THRIFT stores have always been a source of funky clothes for college kids, vintage or antique finds for collectors, and Halloween costumes for all. But the recent recession has sent more than a few middle-class folks to places they can get the most for their money, and increasingly that means rummage sales or thrift stores.
Buying used items no longer has the stigma it once did. In fact, it’s acquired a green stamp of approval as part of the “Reduce, reuse, recycle” trilogy.
Although some in the aisles at Goodwill, Salvation Army and St. Vincent de Paul are those who could afford to shop elsewhere, the majority of thrift-store shoppers are people who will never set foot in Macy’s or Williams-Sonoma. They buy used socks and underwear because they cannot afford new. Many of them cannot even afford the used ones.
They are the homeless, the underemployed, the formerly incarcerated. They seem to have the worst luck, suffering layoffs, evictions, foreclosures, serious illness, divorce or death of a family member – often more than one of these catastrophic events in a few weeks.
To most of society, they are outcasts.
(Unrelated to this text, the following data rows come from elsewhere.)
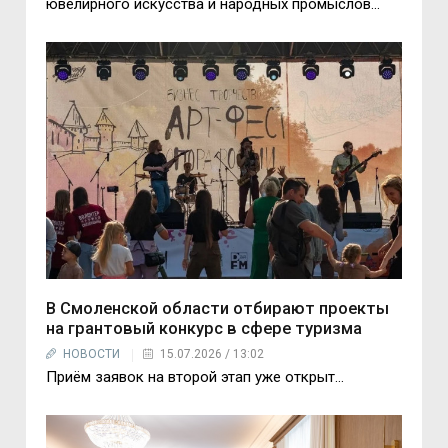
ювелирного искусства и народных промыслов...
В Смоленской области отбирают проекты
на грантовый конкурс в сфере туризма
НОВОСТИ
15.07.2026 / 13:02
Приём заявок на второй этап уже открыт…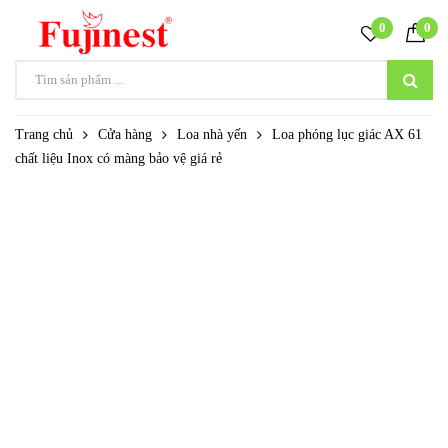
0
0
Trang chủ
Cửa hàng
Loa nhà yến
Loa phóng lục giác AX 61
chất liệu Inox có màng bảo vệ giá rẻ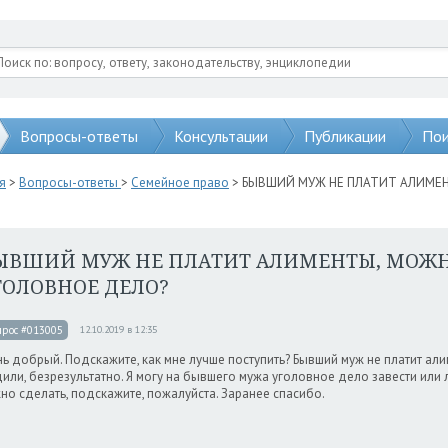
Вопросы-ответы
Консультации
Публикации
Пои
я
>
Вопросы-ответы
>
Семейное право
> БЫВШИЙ МУЖ НЕ ПЛАТИТ АЛИМЕ
ЫВШИЙ МУЖ НЕ ПЛАТИТ АЛИМЕНТЫ, МОЖН
ГОЛОВНОЕ ДЕЛО?
прос #013005
12.10.2019 в 12:35
ь добрый. Подскажите, как мне лучше поступить? Бывший муж не платит алим
или, безрезультатно. Я могу на бывшего мужа уголовное дело завести или 
но сделать, подскажите, пожалуйста. Заранее спасибо.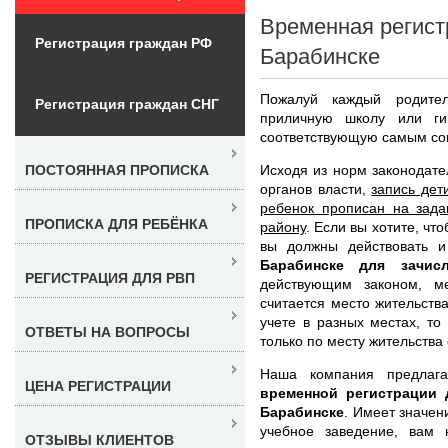
Временная регист
Регистрация граждан РФ
Барабинске
Пожалуй каждый родител
Регистрация граждан СНГ
приличную школу или ги
соответствующую самым со
Исходя из норм законодат
ПОСТОЯННАЯ ПРОПИСКА
органов власти,
запись дет
ребенок прописан на зада
ПРОПИСКА ДЛЯ РЕБЁНКА
району
. Если вы хотите, чт
вы должны действовать 
Барабинске для зачис
РЕГИСТРАЦИЯ ДЛЯ РВП
действующим законом, м
считается место жительства
учете в разных местах, то
ОТВЕТЫ НА ВОПРОСЫ
только по месту жительства 
Наша компания предлаг
ЦЕНА РЕГИСТРАЦИИ
временной регистрации 
Барабинске
. Имеет значен
учебное заведение, вам 
ОТЗЫВЫ КЛИЕНТОВ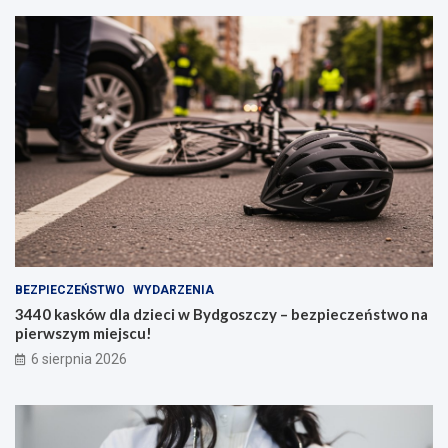
BEZPIECZEŃSTWO
WYDARZENIA
3440 kasków dla dzieci w Bydgoszczy – bezpieczeństwo na
pierwszym miejscu!
6 sierpnia 2026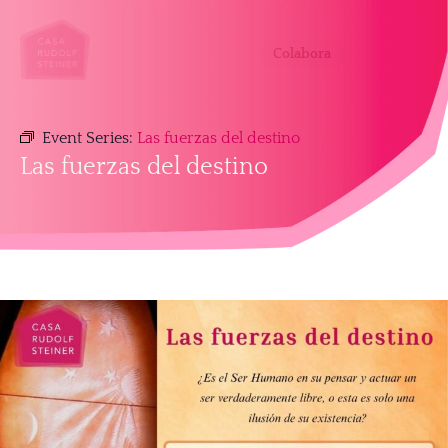
Colabora
Event Series:
Las fuerzas del destino
Las fuerzas del destino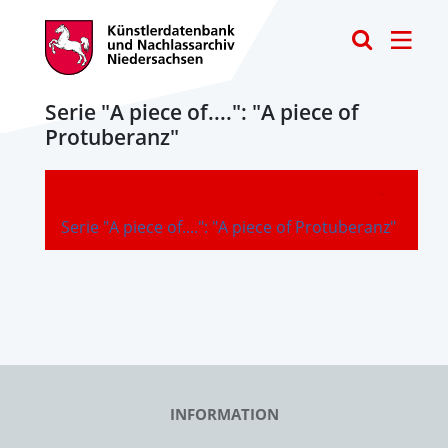
Toggle
Serie "A piece of....": "A piece of
Protuberanz"
-
Serie "A piece of....": "A piece of Protuberanz"
INFORMATION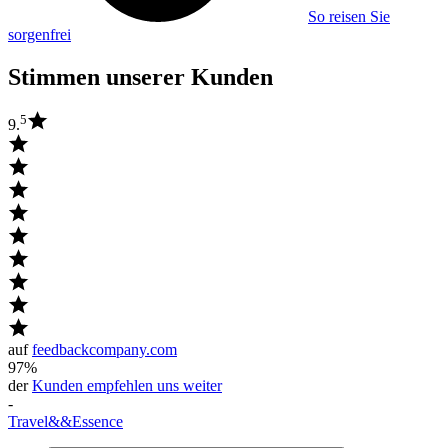
So reisen Sie
sorgenfrei
Stimmen unserer Kunden
5
9.
auf
feedbackcompany.com
97%
der
Kunden empfehlen uns weiter
-
Travel
&&
Essence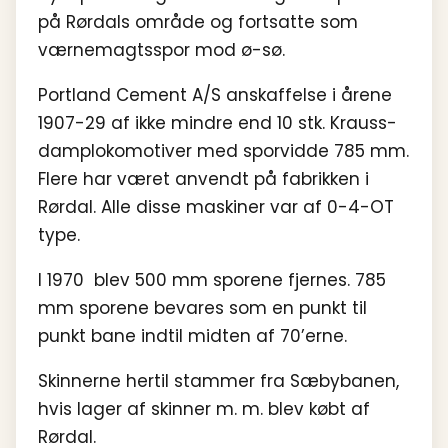
på Rørdals område og fortsatte som
værnemagtsspor mod ø-sø.
Portland Cement A/S anskaffelse i årene
1907-29 af ikke mindre end 10 stk. Krauss-
damplokomotiver med sporvidde 785 mm.
Flere har været anvendt på fabrikken i
Rørdal. Alle disse maskiner var af 0-4-OT
type.
I 1970 blev 500 mm sporene fjernes. 785
mm sporene bevares som en punkt til
punkt bane indtil midten af 70’erne.
Skinnerne hertil stammer fra Sæbybanen,
hvis lager af skinner m. m. blev købt af
Rørdal.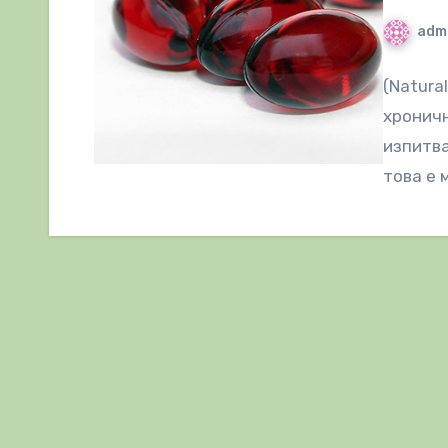
adm
(Natura
хроничн
изпитва
това е 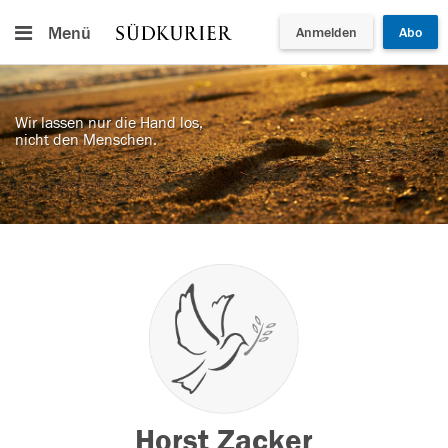
Menü
Anmelden
Abo
Wir lassen nur die Hand los,
nicht den Menschen.
Horst Zacker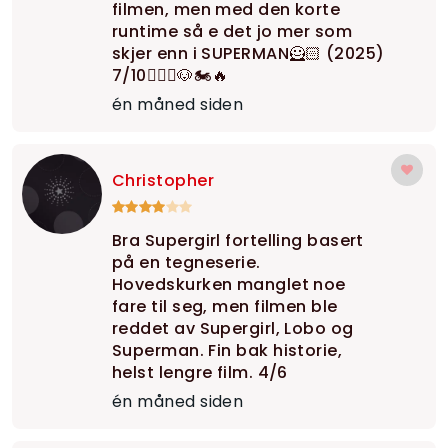
filmen, men med den korte
runtime så e det jo mer som
skjer enn i SUPERMAN🦸🏻 (2025)
7/10🦸🏼‍♀️🐶🏍️🔥
én måned siden
Christopher
Bra Supergirl fortelling basert
på en tegneserie.
Hovedskurken manglet noe
fare til seg, men filmen ble
reddet av Supergirl, Lobo og
Superman. Fin bak historie,
helst lengre film. 4/6
én måned siden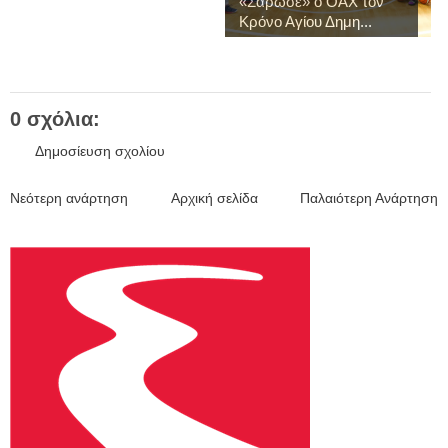
«Σάρωσε» ο ΟΑΧ τον
Κρόνο Αγίου Δημη...
0 σχόλια:
Δημοσίευση σχολίου
Νεότερη ανάρτηση
Αρχική σελίδα
Παλαιότερη Ανάρτηση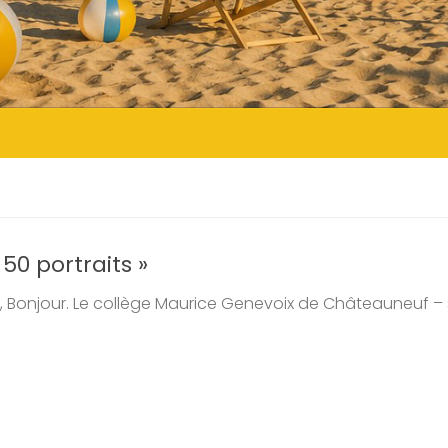
 50 portraits »
 Bonjour. Le collège Maurice Genevoix de Châteauneuf – 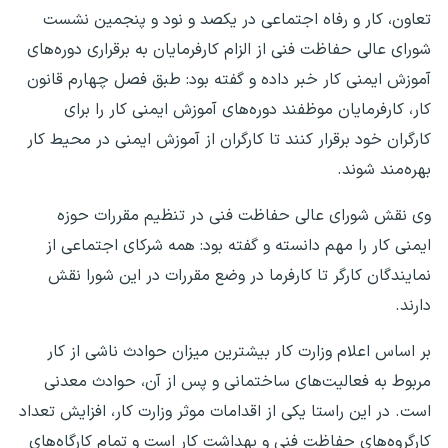
تعاون، کار و رفاه اجتماعی در یکصد و نود و پنجمین نشست
شورای عالی حفاظت فنی از الزام کارفرمایان به برقراری دوره‌های
آموزش ایمنی کار خبر داده و گفته بود: طبق فصل چهارم قانون
کار، کارفرمایان موظفند دوره‌های آموزش‌ ایمنی کار را برای
کارگران خود برقرار کنند تا کارگران از آموزش ایمنی در محیط کار
بهره‌مند شوند.
وی نقش شورای عالی حفاظت فنی در تنظیم مقررات حوزه
ایمنی کار را مهم دانسته و گفته بود: همه شرکای اجتماعی از
نمایندگان کارگر تا کارفرما در وضع مقررات در این شورا نقش
دارند.
بر اساس اعلام وزارت کار بیشترین میزان حوادث ناشی از کار
مربوط به فعالیت‌های ساختمانی و پس از آن، حوادث معدنی
است. در این راستا یکی از اقدامات موثر وزارت کار، افزایش تعداد
کارگروه‌های حفاظت فنی و بهداشت‌ کار است و تمام کارگاه‌های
To Jane Knuth, they are saints, people who challenge her comfortable, middle-class spirituality and give her surprising, often uncomfortable insights into her faith, her politics and her own life.
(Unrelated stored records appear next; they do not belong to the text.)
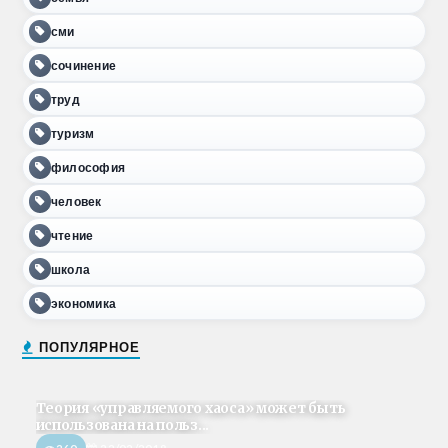
сми
сочинение
труд
туризм
философия
человек
чтение
школа
экономика
ПОПУЛЯРНОЕ
Теория «управляемого хаоса» может быть
использована на польз...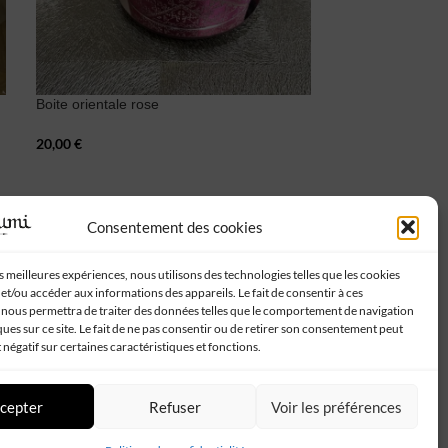
Boite orientale rose
-25%
20,00
€
Petit plat lune a
15,00
€
20,00
€
Consentement des cookies
Suivez-nous :
es meilleures expériences, nous utilisons des technologies telles que les cookies
et/ou accéder aux informations des appareils. Le fait de consentir à ces
 nous permettra de traiter des données telles que le comportement de navigation
ques sur ce site. Le fait de ne pas consentir ou de retirer son consentement peut
t négatif sur certaines caractéristiques et fonctions.
cepter
Refuser
Voir les préférences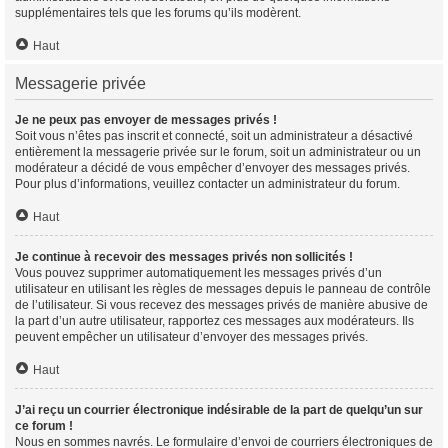
supplémentaires tels que les forums qu’ils modèrent.
Haut
Messagerie privée
Je ne peux pas envoyer de messages privés !
Soit vous n’êtes pas inscrit et connecté, soit un administrateur a désactivé
entièrement la messagerie privée sur le forum, soit un administrateur ou un
modérateur a décidé de vous empêcher d’envoyer des messages privés.
Pour plus d’informations, veuillez contacter un administrateur du forum.
Haut
Je continue à recevoir des messages privés non sollicités !
Vous pouvez supprimer automatiquement les messages privés d’un
utilisateur en utilisant les règles de messages depuis le panneau de contrôle
de l’utilisateur. Si vous recevez des messages privés de manière abusive de
la part d’un autre utilisateur, rapportez ces messages aux modérateurs. Ils
peuvent empêcher un utilisateur d’envoyer des messages privés.
Haut
J’ai reçu un courrier électronique indésirable de la part de quelqu’un sur
ce forum !
Nous en sommes navrés. Le formulaire d’envoi de courriers électroniques de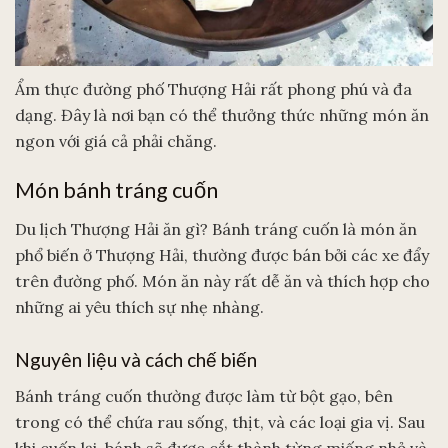
Ẩm thực đường phố Thượng Hải rất phong phú và đa
dạng. Đây là nơi bạn có thể thưởng thức những món ăn
ngon với giá cả phải chăng.
Món bánh tráng cuốn
Du lịch Thượng Hải ăn gì? Bánh tráng cuốn là món ăn
phổ biến ở Thượng Hải, thường được bán bởi các xe đẩy
trên đường phố. Món ăn này rất dễ ăn và thích hợp cho
những ai yêu thích sự nhẹ nhàng.
Nguyên liệu và cách chế biến
Bánh tráng cuốn thường được làm từ bột gạo, bên
trong có thể chứa rau sống, thịt, và các loại gia vị. Sau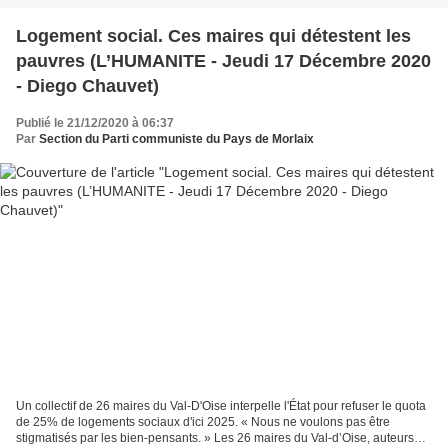
Logement social. Ces maires qui détestent les
pauvres (L’HUMANITE - Jeudi 17 Décembre 2020
- Diego Chauvet)
Publié le 21/12/2020 à 06:37
Par
Section du Parti communiste du Pays de Morlaix
Un collectif de 26 maires du Val-D'Oise interpelle l'État pour refuser le quota
de 25% de logements sociaux d'ici 2025. « Nous ne voulons pas être
stigmatisés par les bien-pensants. » Les 26 maires du Val-d’Oise, auteurs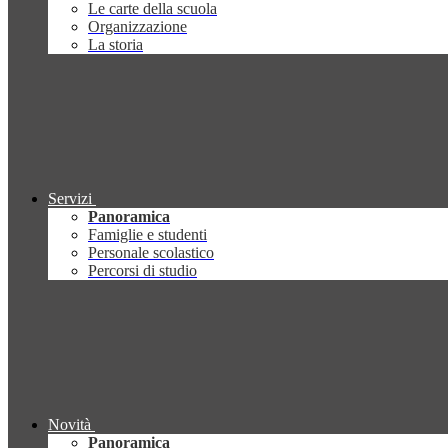
Le carte della scuola
Organizzazione
La storia
Servizi
Panoramica
Famiglie e studenti
Personale scolastico
Percorsi di studio
Novità
Panoramica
In Thrift Store Saints: Meeting Jesus 25¢ at a Time (Loyola Press), Knuth describes how she reluctantly agreed 13 years ago to volunteer at a St. Vincent de Paul thrift store, where her experiences proved true the Vincentian tenet that the poor are our teachers.
She honestly confesses her failings – her initial condescending judgment of the store’s disorganized management, her fear of customers with untreated mental illness or criminal backgrounds, her frustration with donors who try to unload worthless junk. Like many of us, Knuth would rather pontificate about the problem of poverty in America than help individual poor people face-to-face.